::: DATA SUPPLIED

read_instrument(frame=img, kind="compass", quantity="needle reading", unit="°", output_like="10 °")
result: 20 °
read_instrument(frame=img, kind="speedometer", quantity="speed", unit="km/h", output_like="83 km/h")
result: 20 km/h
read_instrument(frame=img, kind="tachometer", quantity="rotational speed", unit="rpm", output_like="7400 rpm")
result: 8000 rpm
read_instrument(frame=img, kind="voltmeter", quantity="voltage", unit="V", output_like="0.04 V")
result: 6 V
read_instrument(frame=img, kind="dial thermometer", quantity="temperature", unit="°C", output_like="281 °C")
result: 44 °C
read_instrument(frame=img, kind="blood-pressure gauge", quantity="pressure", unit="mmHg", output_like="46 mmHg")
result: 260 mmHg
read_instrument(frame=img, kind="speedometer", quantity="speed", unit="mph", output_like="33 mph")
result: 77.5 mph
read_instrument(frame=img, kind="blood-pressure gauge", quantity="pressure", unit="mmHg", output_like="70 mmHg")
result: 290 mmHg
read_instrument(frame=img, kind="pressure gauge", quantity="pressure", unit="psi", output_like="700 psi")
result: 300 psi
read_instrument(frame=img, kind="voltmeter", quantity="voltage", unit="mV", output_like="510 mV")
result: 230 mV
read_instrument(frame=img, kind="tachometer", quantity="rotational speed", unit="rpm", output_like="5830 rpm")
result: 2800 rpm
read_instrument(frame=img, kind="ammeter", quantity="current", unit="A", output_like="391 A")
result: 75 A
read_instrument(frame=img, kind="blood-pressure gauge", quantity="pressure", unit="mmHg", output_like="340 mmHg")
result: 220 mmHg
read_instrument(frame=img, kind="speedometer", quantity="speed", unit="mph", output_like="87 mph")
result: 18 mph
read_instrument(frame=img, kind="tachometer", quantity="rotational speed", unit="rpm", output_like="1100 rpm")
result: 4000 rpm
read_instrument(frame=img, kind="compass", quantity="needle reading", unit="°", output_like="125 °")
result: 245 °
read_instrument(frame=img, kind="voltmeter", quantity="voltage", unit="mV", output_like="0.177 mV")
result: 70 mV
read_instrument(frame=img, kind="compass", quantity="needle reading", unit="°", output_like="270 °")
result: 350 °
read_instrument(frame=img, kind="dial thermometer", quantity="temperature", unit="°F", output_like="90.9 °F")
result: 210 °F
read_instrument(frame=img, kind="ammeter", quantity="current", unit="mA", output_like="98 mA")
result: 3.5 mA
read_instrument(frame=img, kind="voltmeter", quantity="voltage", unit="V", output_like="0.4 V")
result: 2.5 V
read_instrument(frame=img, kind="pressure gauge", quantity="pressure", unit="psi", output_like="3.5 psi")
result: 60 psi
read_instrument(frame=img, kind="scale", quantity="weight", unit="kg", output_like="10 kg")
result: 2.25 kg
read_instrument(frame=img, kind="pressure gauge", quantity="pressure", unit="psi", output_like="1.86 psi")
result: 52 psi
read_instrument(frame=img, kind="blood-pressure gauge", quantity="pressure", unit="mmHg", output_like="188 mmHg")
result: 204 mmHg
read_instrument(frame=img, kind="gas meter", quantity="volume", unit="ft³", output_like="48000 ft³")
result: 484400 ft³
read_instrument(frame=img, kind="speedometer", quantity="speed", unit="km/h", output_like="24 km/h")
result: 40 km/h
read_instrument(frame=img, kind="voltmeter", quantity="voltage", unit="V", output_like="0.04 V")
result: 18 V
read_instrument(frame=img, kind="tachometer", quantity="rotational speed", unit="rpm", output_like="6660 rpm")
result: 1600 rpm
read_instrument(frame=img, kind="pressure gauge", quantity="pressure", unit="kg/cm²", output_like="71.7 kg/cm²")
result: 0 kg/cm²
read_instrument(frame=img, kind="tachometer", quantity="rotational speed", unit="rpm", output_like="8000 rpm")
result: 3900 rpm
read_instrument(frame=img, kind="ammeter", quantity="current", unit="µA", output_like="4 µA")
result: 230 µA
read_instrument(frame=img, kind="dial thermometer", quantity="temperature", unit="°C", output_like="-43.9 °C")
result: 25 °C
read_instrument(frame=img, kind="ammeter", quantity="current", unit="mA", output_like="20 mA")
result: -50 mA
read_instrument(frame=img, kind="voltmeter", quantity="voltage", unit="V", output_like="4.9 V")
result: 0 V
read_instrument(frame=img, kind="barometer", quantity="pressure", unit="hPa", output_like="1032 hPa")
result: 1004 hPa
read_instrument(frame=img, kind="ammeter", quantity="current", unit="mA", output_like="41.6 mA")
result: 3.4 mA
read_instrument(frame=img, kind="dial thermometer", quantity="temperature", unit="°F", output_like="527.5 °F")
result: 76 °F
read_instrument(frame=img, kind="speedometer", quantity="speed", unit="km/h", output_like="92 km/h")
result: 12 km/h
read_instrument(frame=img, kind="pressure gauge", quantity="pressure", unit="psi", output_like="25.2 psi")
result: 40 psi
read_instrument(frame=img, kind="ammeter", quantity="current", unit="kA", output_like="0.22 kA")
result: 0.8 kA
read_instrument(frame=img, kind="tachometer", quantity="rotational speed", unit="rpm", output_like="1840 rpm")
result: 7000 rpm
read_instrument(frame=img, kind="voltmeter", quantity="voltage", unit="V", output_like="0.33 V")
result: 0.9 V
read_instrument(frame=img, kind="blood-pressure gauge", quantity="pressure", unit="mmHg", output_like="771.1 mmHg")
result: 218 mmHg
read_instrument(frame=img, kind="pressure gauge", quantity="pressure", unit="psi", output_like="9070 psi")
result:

::::::

TASK INSTRUCTIONS.
Pick out every line in the entries above that contains the string "dial", and treat uppercase and lowercase letters as different.

OUTPUT OF THE EXERCISE.
read_instrument(frame=img, kind="dial thermometer", quantity="temperature", unit="°C", output_like="281 °C")
read_instrument(frame=img, kind="dial thermometer", quantity="temperature", unit="°F", output_like="90.9 °F")
read_instrument(frame=img, kind="dial thermometer", quantity="temperature", unit="°C", output_like="-43.9 °C")
read_instrument(frame=img, kind="dial thermometer", quantity="temperature", unit="°F", output_like="527.5 °F")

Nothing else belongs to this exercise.